I actually think this algorithm is magic - it's so awesome!

• Is used for game playing e.g. determining the next best move for Minmax.

• Note that this isn't a replacement for a search algorithm but rather an optimization for an existing one.

• Instead of traversing all decisions of a Minmax O(bd), alpha-beta effectively prunes unnecessary decisions from the search by 'intuition'.

Basic steps:

• Each level alternate between MIN/MAX.

• Do a depth first traversal until you hit the leaves.

• Recursively traverse the tree and return the values up to the upper level.

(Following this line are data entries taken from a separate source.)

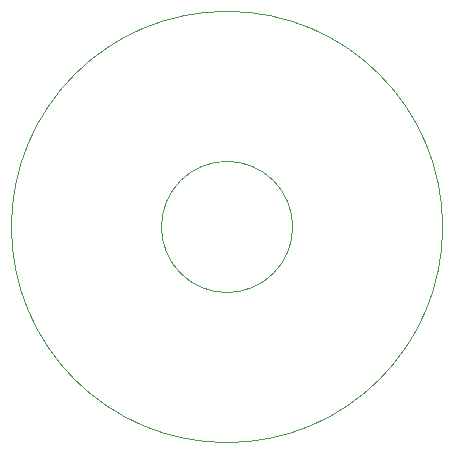
<source format=gbr>
%TF.GenerationSoftware,KiCad,Pcbnew,8.0.4*%
%TF.CreationDate,2024-10-25T17:05:04-04:00*%
%TF.ProjectId,ActiveImpactor_NoseAccelerometer,41637469-7665-4496-9d70-6163746f725f,rev?*%
%TF.SameCoordinates,Original*%
%TF.FileFunction,Profile,NP*%
%FSLAX46Y46*%
G04 Gerber Fmt 4.6, Leading zero omitted, Abs format (unit mm)*
G04 Created by KiCad (PCBNEW 8.0.4) date 2024-10-25 17:05:04*
%MOMM*%
%LPD*%
G01*
G04 APERTURE LIST*
%TA.AperFunction,Profile*%
%ADD10C,0.100000*%
%TD*%
G04 APERTURE END LIST*
D10*
X18256250Y0D02*
G75*
G02*
X-18256250Y0I-18256250J0D01*
G01*
X-18256250Y0D02*
G75*
G02*
X18256250Y0I18256250J0D01*
G01*
X5556250Y0D02*
G75*
G02*
X-5556250Y0I-5556250J0D01*
G01*
X-5556250Y0D02*
G75*
G02*
X5556250Y0I5556250J0D01*
G01*
M02*

</source>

• Depending on the previous alpha and beta values - we can skip a whole subtree.

Heuristics

Is an approach to problem solving that employs a practical method that is not guaranteed to be optimal or rational but is sufficient in determining an immediate, short-term solution. They can be used to speed up finding a satisfactory solution.

Some of them include:

• Straight line distance

• Manhattan

• Diagonal

• Euclidean

• Breaking ties

I think the Stanford website summarizes heuristics far better than I can.

Straight line distance

D = sqrt((x1 - x2)**2 + (y1 - y2)**2)

Manhattan

For your typical 4 move heuristic (N, S, E, W). Check out this excellent Stanford website.

function heuristic(node) =
    dx = abs(node.x - goal.x)
    dy = abs(node.y - goal.y)
    return D * (dx + dy)

Breaking ties

Basically when the search needs to decide upon two or more paths to search but they are both equal cost, we can introduce a bias in the path cost algorithm. This may break a heuristic being admissible - read the link for further explanation.